▶ THE PROBLEM
Find each line in the items below that contains the word "положение", and copy those lines out in full.

[Page images with the text extracted from them]
---*---

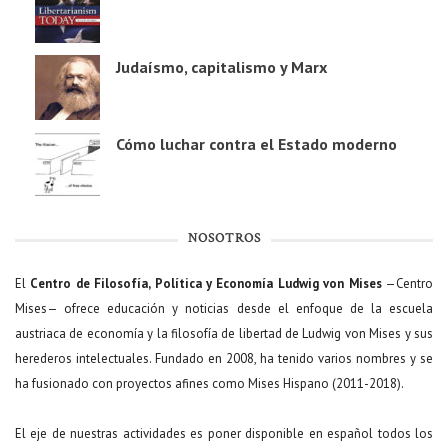
Judaísmo, capitalismo y Marx
Cómo luchar contra el Estado moderno
NOSOTROS
El
Centro de Filosofía, Política y Economía Ludwig von Mises
—Centro
Mises— ofrece educación y noticias desde el enfoque de la escuela
austriaca de economía y la filosofía de libertad de Ludwig von Mises y sus
herederos intelectuales. Fundado en 2008, ha tenido varios nombres y se
ha fusionado con proyectos afines como Mises Hispano (2011-2018).
El eje de nuestras actividades es poner disponible en español todos los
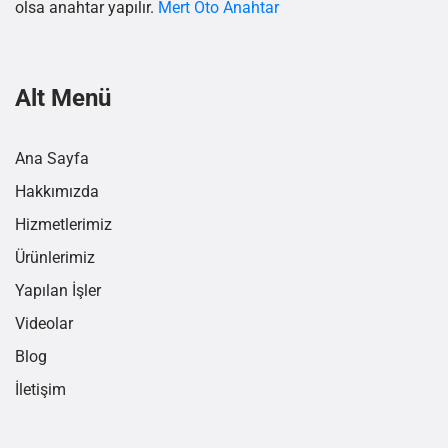
olsa anahtar yapılır.
Mert Oto Anahtar
Alt Menü
Ana Sayfa
Hakkımızda
Hizmetlerimiz
Ürünlerimiz
Yapılan İşler
Videolar
Blog
İletişim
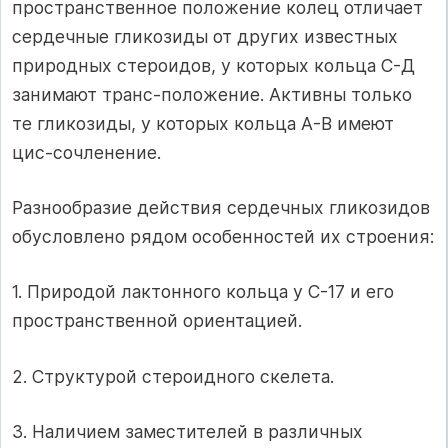
пространственное положение колец отличает
сердечные гликозиды от других известных
природных стероидов, у которых кольца С-Д
занимают транс-положение. Активны только
те гликозиды, у которых кольца А-В имеют
цис-сочленение.
Разнообразие действия сердечных гликозидов
обусловлено рядом особенностей их строения:
1. Природой лактонного кольца у С-17 и его
пространственной ориентацией.
2. Структурой стероидного скелета.
3. Наличием заместителей в различных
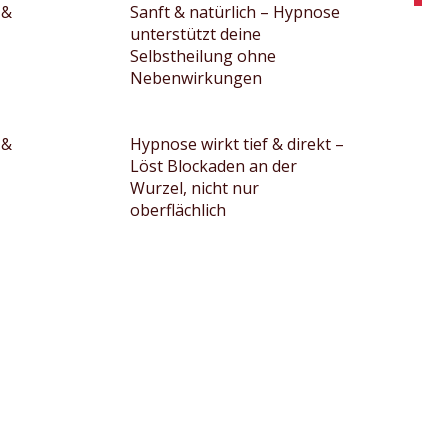
 &
Sanft & natürlich – Hypnose
unterstützt deine
Selbstheilung ohne
Nebenwirkungen
 &
Hypnose wirkt tief & direkt –
Löst Blockaden an der
Wurzel, nicht nur
oberflächlich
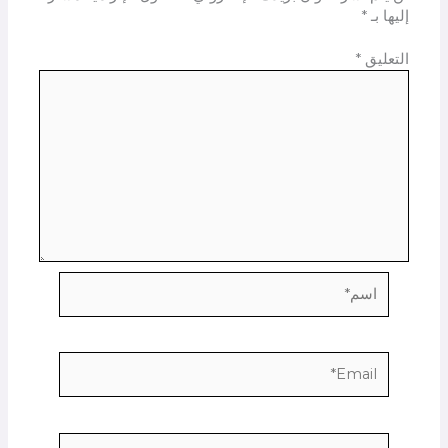
إليها بـ
*
التعليق
*
اسم*
Email*
الموقع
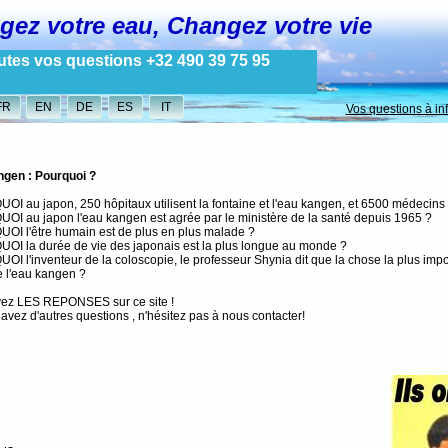
ez votre eau, Changez votre vie
utes vos questions +32 490 39 75 95
FR
EN
DE
ES
IT
Vos questions à 
gen : Pourquoi ?
OI au japon,
250 hôpitaux utilisent la fontaine et l'eau kangen, et 6500 médecin
OI au japon
l'eau kangen est agrée par le ministère de la santé depuis 1965 ?
I l'être humain est de plus en plus malade ?
I la durée de vie des japonais est la plus longue au monde ?
I l'inventeur de la coloscopie, le professeur Shynia dit que la chose la plus imp
e l'eau kangen ?
ez LES REPONSES sur ce site !
 avez d'autres questions , n'hésitez pas à nous contacter!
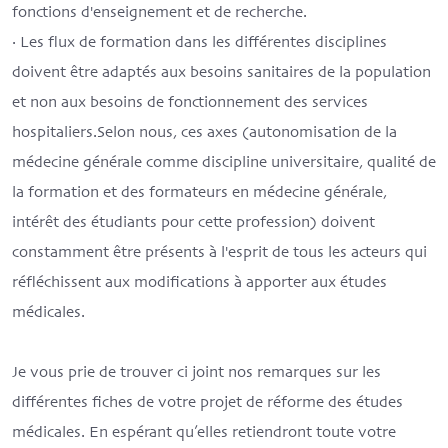
fonctions d'enseignement et de recherche.
· Les flux de formation dans les différentes disciplines
doivent être adaptés aux besoins sanitaires de la population
et non aux besoins de fonctionnement des services
hospitaliers.Selon nous, ces axes (autonomisation de la
médecine générale comme discipline universitaire, qualité de
la formation et des formateurs en médecine générale,
intérêt des étudiants pour cette profession) doivent
constamment être présents à l'esprit de tous les acteurs qui
réfléchissent aux modifications à apporter aux études
médicales.
Je vous prie de trouver ci joint nos remarques sur les
différentes fiches de votre projet de réforme des études
médicales. En espérant qu’elles retiendront toute votre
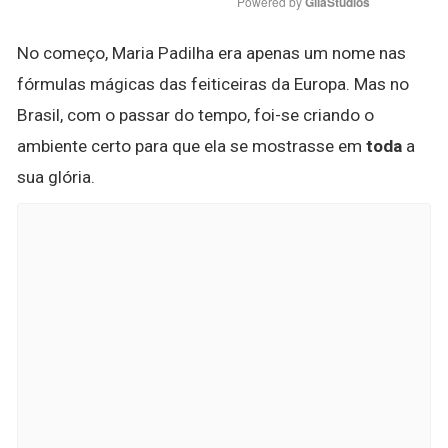
Powered by 
GliaStudios
No começo, Maria Padilha era apenas um nome nas
fórmulas mágicas das feiticeiras da Europa. Mas no
Brasil, com o passar do tempo, foi-se criando o
ambiente certo para que ela se mostrasse em
toda
a
sua glória.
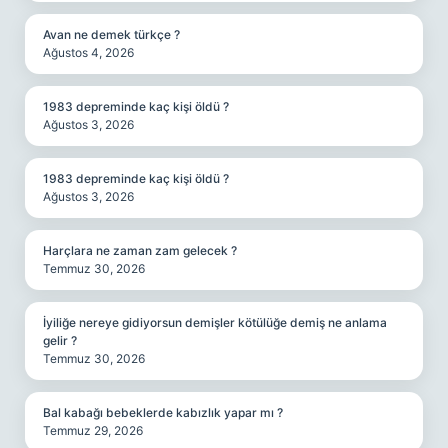
Avan ne demek türkçe ?
Ağustos 4, 2026
1983 depreminde kaç kişi öldü ?
Ağustos 3, 2026
1983 depreminde kaç kişi öldü ?
Ağustos 3, 2026
Harçlara ne zaman zam gelecek ?
Temmuz 30, 2026
İyiliğe nereye gidiyorsun demişler kötülüğe demiş ne anlama
gelir ?
Temmuz 30, 2026
Bal kabağı bebeklerde kabızlık yapar mı ?
Temmuz 29, 2026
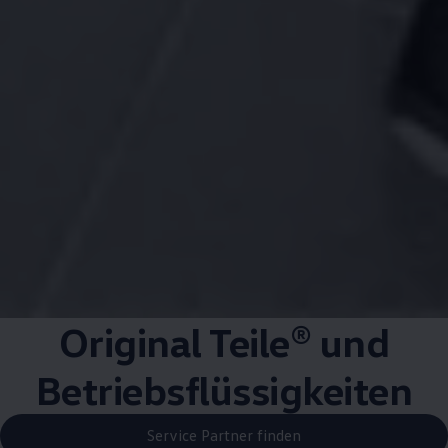
Original Teile® und
Betriebsflüssigkeiten
Service Partner finden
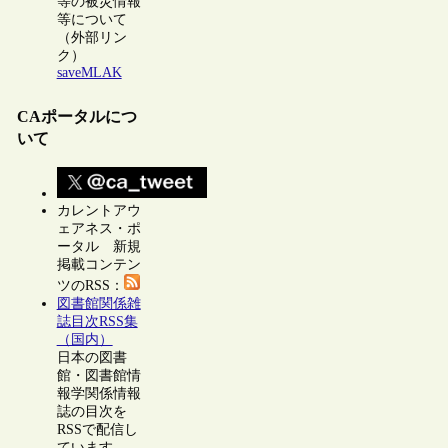
等の被災情報
等について
（外部リン
ク）
saveMLAK
CAポータルにつ
いて
カレントアウ
ェアネス・ポ
ータル 新規
掲載コンテン
ツのRSS：
図書館関係雑
誌目次RSS集
（国内）
日本の図書
館・図書館情
報学関係情報
誌の目次を
RSSで配信し
ています。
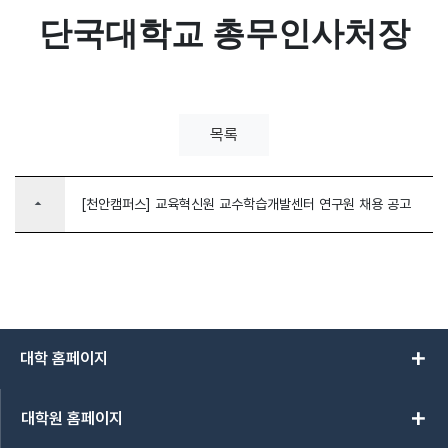
단국대학교 총무인사처장
목록
arrow_drop_up
[천안캠퍼스] 교육혁신원 교수학습개발센터 연구원 채용 공고
add
대학 홈페이지
add
대학원 홈페이지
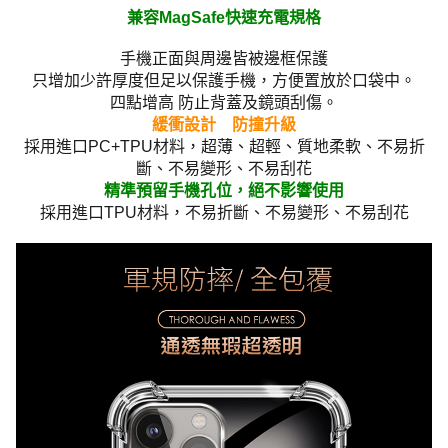
兼容MagSafe快速充電規格
手機正面與周邊皆被邊框保護
只增加少許厚度但足以保護手機，方便置放於口袋中。
四點增高 防止背蓋及鏡頭刮傷。
緩衝設計 防撞升級
採用進口PC+TPU材料，超薄、超輕、質地柔軟、不易折
斷、不易變形、不易刮花
精準預留手機孔位，絕不影響使用
採用進口TPU材料，不易折斷、不易變形、不易刮花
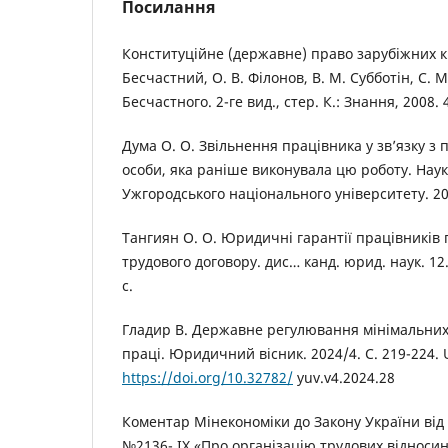
Посилання
Конституційне (державне) право зарубіжних кра
Бесчастний, О. В. Філонов, В. М. Субботін, С. М
Бесчастного. 2-ге вид., стер. К.: Знання, 2008. 
Дума О. О. Звільнення працівника у зв’язку з
особи, яка раніше виконувала цю роботу. Нау
Ужгородського національного університету. 201
Тангиян О. О. Юридичні гарантії працівників
трудового договору. дис… канд. юрид. наук. 12.
с.
Гладир В. Державне регулювання мінімальних 
праці. Юридичний вісник. 2024/4. С. 219-224. 
https://doi.org/10.32782/
yuv.v4.2024.28
Коментар Мінекономіки до Закону України від 
№2136- IX «Про організацію трудових відносин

---*---

▶ SOLUTION FOR THIS EXERCISE
пространственное положение колец отличает
занимают транс-положение. Активны только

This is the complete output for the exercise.